● **EXERCISE REQUIREMENTS**
Resume the blog post below about L'Osservatore Romano's assessment of President Obama's first 100 days, starting right after its final sentence.
*** STUDY TEXT
Obama Romana

Yesterday Rome spoke on The 100 Days and found that they were…not as bad as feared. According to the front-page story in L’Osservatore Romano, President Obama has operated with laudable caution, including on matters of ethics and morals. Notably, the pope’s paper found reason to praise the administration’s proposed guidelines for funding stem cell research […]

dolan2.jpgYesterday Rome spoke on The 100 Days and found that they were…not as bad as feared. According to the front-page story in L’Osservatore Romano, President Obama has operated with laudable caution, including on matters of ethics and morals. Notably, the pope’s paper found reason to praise the administration’s proposed guidelines for funding stem cell research and applauded the re-introduction in Congress of the Pregnant Women Support Act. The latter, as Tom Reese points out, is a “common ground” undertaking that has received the active lobbying support of Philadelphia’s archbishop, Cardinal Justin Rigali, chairman of the USCCB’s Committee on Pro-Life Activities and certified Big Dog In The Church.

In the face of the anti-Notre Dame campaign of conservative Catholic activists, this looks very much like push-back. Archbishop Raymond Burke, removed from St. Louis to Vatican City last year, has blotted his copybook by calling down the wrath of pro-lifers on those of his fellow bishops who decline to deny Communion to pro-choice politicians. The idea of layfolk like Randall Terry ginning up campaigns to oust church hierarchs who fail to live up to their pro-life standards sitteth not well with Rome.

The conservatives who would like to cast Obama into outer darkness now find themselves confronted with de-demonization from on high and a president happy to play ball. At last evening’s press conference, Obama was asked about his support of the Freedom of Choice Act, a bill that, while showing nary a sign of life, has agitated the bishops no end since the election. Pro-choice I may be, he replied, but:


The other thing that I said consistently during the campaign is I
would like to reduce the number of unwanted presidencies that result in
women feeling compelled to get an abortion, or at least considering
getting an abortion, particularly if we can reduce the number of teen
pregnancies, which has started to spike up again.
******
*** RECORDS SHOWN
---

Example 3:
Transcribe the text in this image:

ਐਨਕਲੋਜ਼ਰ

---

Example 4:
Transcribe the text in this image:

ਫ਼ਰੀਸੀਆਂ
******
● **WRITTEN REPLY**
And so I’ve got a task force within the Domestic Policy Council in
the West Wing of the White House that is working with groups both in
the pro-choice camp and in the pro-life camp, to see if we can arrive
at some consensus on that.

Now, the Freedom of Choice Act is not [my] highest legislative priority.
I believe that women should have the right to choose. But I think that
the most important thing we can do to tamp down some of the anger
surrounding this issue is to focus on those areas that we can agree on.
And that’s–that’s where I’m going to focus.

Hear that, angry people?

It’s worth noting that the biggest Irish Catholic in New York is no longer Bill Donohue but the freshly minted archbishop, Timothy Dolan. Dolan carried water for Rigali in St. Louis and is close to him. Albeit vigorously pro-life, neither has taken the “deny Communion” approach of Burke and company. They are Roman through and through and, as such, they believe in engagement with the secular powers-that-be. Indeed, Dolan supports inviting pro-choice politicians to Catholic campuses, just not giving them honors.

In his inaugural address, Obama said, “To those who cling to power through corruption and deceit and the
silencing of dissent, know that you are on the wrong side of history;
but that we will extend a hand if you are willing to unclench your fist.” In Rome, it is Dolan’s glad hand that now seems to be the order of the day.